Please copy each line of the records below that includes the word "lines".

** DATASET follows **

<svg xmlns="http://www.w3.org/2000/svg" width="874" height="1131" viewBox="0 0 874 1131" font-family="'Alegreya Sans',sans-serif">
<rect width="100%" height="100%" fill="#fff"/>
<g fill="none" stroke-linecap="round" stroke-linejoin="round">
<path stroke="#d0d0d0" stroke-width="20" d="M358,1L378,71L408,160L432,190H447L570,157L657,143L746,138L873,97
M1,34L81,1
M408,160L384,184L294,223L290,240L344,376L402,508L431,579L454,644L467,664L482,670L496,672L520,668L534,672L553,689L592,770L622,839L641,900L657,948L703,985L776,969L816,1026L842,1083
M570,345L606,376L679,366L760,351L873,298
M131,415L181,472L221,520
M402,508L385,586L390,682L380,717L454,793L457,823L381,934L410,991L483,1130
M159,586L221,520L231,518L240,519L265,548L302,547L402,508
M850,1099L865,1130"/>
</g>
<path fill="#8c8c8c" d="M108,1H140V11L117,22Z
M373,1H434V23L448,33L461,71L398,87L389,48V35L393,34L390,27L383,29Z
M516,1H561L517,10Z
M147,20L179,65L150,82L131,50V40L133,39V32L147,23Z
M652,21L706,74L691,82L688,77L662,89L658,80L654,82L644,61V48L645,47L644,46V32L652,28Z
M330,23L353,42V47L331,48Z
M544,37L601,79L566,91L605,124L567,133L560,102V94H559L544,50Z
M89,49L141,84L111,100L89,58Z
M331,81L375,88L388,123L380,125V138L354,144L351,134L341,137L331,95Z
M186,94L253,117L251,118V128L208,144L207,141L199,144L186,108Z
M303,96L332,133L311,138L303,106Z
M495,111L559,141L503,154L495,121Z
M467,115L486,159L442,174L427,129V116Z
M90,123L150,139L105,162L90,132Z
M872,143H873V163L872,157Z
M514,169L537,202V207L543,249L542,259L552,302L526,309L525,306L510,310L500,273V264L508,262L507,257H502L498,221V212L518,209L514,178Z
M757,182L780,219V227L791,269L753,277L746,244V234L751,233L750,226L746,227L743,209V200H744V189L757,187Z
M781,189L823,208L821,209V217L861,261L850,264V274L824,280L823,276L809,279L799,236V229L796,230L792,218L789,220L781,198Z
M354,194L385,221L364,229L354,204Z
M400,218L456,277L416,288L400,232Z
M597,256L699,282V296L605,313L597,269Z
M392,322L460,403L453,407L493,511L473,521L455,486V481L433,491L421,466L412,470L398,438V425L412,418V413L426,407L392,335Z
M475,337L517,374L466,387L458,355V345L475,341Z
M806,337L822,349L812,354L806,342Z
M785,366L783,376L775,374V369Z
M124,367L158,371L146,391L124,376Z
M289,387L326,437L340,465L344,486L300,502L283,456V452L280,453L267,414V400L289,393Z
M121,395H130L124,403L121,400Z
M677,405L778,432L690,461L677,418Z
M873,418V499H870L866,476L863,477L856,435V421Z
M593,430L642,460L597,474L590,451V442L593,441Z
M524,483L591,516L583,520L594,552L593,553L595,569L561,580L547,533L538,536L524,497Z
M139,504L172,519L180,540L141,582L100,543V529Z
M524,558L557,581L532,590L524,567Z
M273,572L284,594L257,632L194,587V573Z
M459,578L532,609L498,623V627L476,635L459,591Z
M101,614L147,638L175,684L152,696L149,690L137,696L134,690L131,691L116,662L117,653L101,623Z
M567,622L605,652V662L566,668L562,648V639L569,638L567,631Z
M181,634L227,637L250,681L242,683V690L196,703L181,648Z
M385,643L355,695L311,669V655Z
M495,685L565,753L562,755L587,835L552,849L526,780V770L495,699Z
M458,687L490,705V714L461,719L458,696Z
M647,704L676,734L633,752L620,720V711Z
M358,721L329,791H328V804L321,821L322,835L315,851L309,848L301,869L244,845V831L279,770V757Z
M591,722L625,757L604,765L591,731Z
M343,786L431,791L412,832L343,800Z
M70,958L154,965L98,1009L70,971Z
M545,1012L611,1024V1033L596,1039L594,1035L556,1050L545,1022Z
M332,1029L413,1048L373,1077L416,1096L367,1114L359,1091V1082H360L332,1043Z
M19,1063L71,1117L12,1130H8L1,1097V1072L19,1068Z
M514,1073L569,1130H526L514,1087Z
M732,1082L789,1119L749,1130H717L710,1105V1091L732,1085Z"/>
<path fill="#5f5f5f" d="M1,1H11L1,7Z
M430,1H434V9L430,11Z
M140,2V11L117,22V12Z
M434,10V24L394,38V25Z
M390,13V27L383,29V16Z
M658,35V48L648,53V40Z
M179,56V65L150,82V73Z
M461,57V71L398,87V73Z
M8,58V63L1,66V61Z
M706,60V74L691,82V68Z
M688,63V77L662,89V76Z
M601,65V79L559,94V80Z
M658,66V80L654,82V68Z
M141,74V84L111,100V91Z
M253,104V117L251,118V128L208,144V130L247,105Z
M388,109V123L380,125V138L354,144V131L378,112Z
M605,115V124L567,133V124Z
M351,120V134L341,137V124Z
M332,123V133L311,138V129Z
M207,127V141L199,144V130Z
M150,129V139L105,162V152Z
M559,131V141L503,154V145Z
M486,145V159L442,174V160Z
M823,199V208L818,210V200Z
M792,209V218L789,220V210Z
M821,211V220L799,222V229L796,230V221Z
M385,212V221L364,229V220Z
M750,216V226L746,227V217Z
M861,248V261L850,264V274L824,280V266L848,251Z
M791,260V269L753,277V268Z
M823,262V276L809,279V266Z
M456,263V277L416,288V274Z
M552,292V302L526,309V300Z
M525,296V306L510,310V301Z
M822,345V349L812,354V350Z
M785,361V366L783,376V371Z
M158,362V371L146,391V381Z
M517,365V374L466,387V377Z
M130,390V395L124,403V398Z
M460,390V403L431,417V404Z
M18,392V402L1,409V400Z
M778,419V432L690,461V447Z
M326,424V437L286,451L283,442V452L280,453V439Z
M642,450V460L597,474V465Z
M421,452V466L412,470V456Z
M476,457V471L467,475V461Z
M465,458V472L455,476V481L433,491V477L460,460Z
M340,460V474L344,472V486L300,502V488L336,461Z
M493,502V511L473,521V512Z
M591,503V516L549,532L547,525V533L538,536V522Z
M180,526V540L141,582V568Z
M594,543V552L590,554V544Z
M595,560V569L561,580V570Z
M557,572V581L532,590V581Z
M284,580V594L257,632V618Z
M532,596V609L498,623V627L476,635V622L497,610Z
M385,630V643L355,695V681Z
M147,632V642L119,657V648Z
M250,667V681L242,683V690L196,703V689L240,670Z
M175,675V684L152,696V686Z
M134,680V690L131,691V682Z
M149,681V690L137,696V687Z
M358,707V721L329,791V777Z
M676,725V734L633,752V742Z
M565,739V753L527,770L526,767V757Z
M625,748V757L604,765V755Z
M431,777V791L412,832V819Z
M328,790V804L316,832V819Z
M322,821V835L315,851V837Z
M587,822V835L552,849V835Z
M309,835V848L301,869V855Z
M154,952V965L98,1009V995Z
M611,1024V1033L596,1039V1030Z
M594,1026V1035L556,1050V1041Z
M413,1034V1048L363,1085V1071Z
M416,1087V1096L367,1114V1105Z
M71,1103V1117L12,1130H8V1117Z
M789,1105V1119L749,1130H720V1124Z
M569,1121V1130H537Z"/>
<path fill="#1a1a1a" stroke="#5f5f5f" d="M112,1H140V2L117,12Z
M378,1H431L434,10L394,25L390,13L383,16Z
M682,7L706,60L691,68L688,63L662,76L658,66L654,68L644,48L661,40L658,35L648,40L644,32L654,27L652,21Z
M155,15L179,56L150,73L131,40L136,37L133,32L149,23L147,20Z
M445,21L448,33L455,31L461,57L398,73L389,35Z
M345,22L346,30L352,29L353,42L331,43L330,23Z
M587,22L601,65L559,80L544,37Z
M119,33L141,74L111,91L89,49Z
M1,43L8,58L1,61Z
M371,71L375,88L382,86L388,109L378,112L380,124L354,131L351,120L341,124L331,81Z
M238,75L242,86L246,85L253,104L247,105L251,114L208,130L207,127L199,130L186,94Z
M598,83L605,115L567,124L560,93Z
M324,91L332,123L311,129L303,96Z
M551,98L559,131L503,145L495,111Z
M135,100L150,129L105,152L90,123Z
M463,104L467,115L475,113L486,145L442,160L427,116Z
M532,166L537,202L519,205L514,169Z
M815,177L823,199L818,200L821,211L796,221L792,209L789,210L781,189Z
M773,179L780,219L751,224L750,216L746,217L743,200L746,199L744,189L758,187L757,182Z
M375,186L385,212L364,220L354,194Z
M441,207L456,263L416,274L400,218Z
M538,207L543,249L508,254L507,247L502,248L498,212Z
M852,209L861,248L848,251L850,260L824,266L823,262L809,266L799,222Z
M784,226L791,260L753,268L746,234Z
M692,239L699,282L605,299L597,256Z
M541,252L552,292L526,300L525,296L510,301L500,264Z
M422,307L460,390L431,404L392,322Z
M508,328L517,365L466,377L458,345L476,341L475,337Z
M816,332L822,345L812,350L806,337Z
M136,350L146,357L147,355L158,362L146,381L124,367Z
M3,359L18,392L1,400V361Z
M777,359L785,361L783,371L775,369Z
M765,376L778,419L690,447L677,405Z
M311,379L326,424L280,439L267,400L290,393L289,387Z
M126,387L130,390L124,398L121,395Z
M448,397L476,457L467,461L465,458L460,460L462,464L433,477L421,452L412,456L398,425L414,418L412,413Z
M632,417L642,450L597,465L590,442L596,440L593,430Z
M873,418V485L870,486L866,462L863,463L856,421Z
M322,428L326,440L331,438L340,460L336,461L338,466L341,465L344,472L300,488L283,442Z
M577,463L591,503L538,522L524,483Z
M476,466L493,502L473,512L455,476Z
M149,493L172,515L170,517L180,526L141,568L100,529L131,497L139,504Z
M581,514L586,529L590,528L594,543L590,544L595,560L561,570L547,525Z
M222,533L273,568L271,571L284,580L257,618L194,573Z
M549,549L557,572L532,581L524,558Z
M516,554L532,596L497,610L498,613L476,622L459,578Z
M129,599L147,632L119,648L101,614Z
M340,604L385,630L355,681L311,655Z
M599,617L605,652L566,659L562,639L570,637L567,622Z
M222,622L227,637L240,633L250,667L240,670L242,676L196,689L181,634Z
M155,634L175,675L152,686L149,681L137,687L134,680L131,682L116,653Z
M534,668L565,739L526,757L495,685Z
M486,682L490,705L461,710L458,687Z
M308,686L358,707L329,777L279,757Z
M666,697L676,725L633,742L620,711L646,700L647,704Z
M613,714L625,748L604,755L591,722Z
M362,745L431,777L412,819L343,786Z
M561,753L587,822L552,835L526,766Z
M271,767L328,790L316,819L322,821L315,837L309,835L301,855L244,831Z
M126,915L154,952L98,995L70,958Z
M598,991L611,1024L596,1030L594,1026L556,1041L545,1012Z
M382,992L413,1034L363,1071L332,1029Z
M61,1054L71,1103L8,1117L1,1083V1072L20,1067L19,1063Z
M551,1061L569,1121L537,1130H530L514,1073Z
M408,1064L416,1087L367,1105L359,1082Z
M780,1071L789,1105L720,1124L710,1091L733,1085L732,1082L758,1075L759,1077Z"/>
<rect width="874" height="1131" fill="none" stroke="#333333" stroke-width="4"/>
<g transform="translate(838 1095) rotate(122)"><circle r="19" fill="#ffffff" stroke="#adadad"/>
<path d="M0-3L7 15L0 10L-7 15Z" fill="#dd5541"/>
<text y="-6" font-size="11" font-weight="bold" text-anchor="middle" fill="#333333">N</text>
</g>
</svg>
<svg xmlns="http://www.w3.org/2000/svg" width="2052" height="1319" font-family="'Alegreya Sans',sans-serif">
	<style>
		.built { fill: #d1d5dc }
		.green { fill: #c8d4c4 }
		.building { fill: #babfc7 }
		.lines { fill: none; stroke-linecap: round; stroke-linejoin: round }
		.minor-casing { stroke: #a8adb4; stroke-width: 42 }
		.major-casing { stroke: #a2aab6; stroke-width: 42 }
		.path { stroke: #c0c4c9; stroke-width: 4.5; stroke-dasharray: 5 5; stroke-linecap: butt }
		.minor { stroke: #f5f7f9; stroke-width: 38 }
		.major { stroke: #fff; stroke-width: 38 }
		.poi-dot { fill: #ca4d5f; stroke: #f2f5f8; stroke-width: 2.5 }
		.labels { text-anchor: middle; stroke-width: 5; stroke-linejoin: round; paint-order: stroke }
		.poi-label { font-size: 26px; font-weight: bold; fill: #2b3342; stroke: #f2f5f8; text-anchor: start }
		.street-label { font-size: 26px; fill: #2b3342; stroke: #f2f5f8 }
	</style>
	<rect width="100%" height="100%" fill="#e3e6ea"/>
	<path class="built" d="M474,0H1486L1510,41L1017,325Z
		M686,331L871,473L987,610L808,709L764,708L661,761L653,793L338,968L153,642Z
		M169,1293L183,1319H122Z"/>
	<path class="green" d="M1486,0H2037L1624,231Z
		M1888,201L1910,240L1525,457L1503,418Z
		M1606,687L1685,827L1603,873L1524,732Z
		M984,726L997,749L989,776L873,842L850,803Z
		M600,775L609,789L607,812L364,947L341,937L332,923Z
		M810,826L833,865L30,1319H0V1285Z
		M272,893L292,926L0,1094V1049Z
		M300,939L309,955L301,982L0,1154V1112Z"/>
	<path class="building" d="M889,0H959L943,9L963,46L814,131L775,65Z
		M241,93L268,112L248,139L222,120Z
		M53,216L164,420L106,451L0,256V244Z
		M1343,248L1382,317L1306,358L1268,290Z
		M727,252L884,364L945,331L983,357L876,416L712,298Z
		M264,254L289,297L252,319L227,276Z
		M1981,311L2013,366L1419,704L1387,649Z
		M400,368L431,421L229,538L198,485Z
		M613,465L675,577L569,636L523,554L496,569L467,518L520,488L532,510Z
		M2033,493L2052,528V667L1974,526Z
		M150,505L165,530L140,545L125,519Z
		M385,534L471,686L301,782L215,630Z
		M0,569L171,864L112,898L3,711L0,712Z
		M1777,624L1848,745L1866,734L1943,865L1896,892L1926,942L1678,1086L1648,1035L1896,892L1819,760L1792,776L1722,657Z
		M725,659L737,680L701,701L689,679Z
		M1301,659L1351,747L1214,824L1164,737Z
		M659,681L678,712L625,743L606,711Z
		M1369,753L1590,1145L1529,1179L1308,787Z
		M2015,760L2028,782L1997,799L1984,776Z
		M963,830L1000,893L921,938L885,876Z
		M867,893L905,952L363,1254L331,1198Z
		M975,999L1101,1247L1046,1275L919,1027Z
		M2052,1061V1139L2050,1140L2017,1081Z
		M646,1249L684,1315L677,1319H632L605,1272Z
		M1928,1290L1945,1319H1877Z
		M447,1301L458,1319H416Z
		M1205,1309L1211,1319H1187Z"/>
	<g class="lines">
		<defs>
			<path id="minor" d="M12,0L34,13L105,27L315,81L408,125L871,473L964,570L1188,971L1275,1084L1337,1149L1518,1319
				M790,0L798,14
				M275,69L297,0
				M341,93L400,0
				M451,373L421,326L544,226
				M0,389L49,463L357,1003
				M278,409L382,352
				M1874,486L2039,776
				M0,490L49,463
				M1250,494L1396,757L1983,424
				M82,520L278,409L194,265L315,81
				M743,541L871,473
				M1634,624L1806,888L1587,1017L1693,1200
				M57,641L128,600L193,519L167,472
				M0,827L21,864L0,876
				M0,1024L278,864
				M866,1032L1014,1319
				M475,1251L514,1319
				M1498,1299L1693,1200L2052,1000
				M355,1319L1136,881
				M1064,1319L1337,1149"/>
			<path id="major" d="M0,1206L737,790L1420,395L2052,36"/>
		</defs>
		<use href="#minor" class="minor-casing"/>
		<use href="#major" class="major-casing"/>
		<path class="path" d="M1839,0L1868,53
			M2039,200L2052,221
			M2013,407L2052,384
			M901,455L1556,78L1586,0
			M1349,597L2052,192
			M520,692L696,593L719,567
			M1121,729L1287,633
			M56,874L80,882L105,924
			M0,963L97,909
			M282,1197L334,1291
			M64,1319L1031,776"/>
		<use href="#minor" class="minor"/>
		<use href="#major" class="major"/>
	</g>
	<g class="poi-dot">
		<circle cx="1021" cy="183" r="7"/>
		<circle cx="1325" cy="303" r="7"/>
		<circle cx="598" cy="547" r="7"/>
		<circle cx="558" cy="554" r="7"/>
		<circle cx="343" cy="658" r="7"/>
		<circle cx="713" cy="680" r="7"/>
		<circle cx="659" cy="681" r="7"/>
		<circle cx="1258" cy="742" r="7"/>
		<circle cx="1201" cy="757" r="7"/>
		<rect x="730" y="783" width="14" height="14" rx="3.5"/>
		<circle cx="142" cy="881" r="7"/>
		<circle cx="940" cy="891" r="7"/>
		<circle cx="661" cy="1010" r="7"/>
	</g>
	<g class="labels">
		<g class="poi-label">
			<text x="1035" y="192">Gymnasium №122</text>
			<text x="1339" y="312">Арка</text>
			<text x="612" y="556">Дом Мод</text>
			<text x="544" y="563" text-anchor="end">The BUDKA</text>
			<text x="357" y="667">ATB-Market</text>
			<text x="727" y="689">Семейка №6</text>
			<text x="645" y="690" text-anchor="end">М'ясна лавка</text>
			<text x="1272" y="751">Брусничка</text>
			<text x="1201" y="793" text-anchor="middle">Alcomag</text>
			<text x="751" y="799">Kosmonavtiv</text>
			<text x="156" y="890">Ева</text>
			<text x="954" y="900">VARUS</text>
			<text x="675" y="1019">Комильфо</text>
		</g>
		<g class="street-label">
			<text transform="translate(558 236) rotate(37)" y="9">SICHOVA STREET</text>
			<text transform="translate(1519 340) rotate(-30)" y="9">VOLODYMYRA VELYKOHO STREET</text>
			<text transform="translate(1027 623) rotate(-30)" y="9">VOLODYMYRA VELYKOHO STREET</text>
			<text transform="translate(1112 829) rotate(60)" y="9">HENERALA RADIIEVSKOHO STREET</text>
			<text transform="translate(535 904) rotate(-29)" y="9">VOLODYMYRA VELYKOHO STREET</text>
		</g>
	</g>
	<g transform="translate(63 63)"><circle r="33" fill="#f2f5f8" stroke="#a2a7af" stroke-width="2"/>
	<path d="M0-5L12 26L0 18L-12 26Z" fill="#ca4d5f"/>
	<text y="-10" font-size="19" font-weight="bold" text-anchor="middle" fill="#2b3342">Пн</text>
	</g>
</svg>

** End of DATASET **

> [SOLVED EXERCISE]:
		.lines { fill: none; stroke-linecap: round; stroke-linejoin: round }
	<g class="lines">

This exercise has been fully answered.